Publié par : Dr. Nicolas Evrard (19. mars 2015)

La stimulation cérébrale profonde est aujourd'hui réalisée en pratique clinique courante dans 3 grandes indications :

> La maladie de Parkinson : La maladie de Parkinson constitue la principale indication de la stimulation cérébrale profonde. Les deux cibles actuellement proposées dans cette affection sont le noyau sous-thalamique et le globus pallium interne. L'efficacité de la stimulation cérébrale profonde dans le traitement des tremblements typiques de cette pathologie est aujourd'hui reconnue dans le monde entier.
Cette intervention se montre également efficace sur d'autres symptômes sensibles à la L-Dopa, tels que l'akinésie et l'hypertonie, sur la sévérité des complications motrices, sur l'importance du handicap et sur la qualité de vie des patients. Elle permet de surcroît une meilleure adaptation au traitement médicamenteux et souvent une diminution de la posologie.
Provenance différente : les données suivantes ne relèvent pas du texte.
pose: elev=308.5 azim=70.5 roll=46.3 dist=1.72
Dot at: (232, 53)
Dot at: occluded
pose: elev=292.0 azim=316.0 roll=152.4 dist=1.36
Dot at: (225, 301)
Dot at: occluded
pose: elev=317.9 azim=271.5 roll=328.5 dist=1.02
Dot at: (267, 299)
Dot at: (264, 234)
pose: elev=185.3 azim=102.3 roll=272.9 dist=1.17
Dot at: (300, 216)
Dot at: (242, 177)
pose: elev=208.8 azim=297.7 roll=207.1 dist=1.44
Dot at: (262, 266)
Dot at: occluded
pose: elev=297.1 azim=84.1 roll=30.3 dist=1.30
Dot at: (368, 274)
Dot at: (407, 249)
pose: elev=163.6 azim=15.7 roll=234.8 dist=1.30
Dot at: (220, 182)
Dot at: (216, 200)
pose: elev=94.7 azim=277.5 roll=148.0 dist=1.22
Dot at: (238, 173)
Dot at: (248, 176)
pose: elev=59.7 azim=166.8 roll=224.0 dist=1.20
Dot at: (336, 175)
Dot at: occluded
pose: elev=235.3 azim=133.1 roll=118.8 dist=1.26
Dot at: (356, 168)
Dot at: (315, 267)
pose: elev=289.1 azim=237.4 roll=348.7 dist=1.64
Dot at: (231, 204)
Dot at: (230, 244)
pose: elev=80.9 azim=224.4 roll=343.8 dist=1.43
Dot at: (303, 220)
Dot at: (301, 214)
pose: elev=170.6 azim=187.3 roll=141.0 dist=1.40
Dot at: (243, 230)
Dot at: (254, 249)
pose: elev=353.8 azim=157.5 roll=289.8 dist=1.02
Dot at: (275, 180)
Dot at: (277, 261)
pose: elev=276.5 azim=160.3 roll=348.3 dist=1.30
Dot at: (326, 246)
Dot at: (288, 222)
Ces résultats se maintiennent de façon tout à fait satisfaisante au moins 5 ans après l'intervention.

>Les tremblements non parkinsoniens : L'action bénéfique de la stimulation cérébrale profonde a également fait ses preuves dans les tremblements non parkinsoniens, en particulier le tremblement dit essentiel.
Cette forme de tremblement se manifeste lors des actions et du maintien des attitudes au niveau des membres, mais aussi de la voix et de la tête. Elle est très souvent de nature familiale. Dans cette maladie, la stimulation d'une structure cérébrale, le VIM (noyau ventral intermédiaire), a des effets bénéfiques notables.

>Les dystonies : Une troisième indication (proposée en particulier par le Professeur Coubes de Montpellier) appartient à la pratique courante : les dystonies, en particulier les dystonies de l'enfant. Cette maladie neurologique se traduit par des mouvements anormaux involontaires qui handicapent gravement les patients et les isolent. Chez l'enfant comme chez l'adulte, cette affection se révèle difficile à traiter.
Les recherches ont permis de découvrir la cible à stimuler à l'intérieur du cerveau : une partie du pallidum. Des essais ont été menés avec succès. Ainsi, une enfant de 7 ans atteinte de dystonie généralisée primaire a bénéficié d'une intervention de stimulation à haute fréquence alors qu'elle était en phase terminale en réanimation. Elle a retrouvé une vie normale.
A ce jour, de nombreux malades atteints de dystonie sont améliorés par la stimulation cérébrale profonde.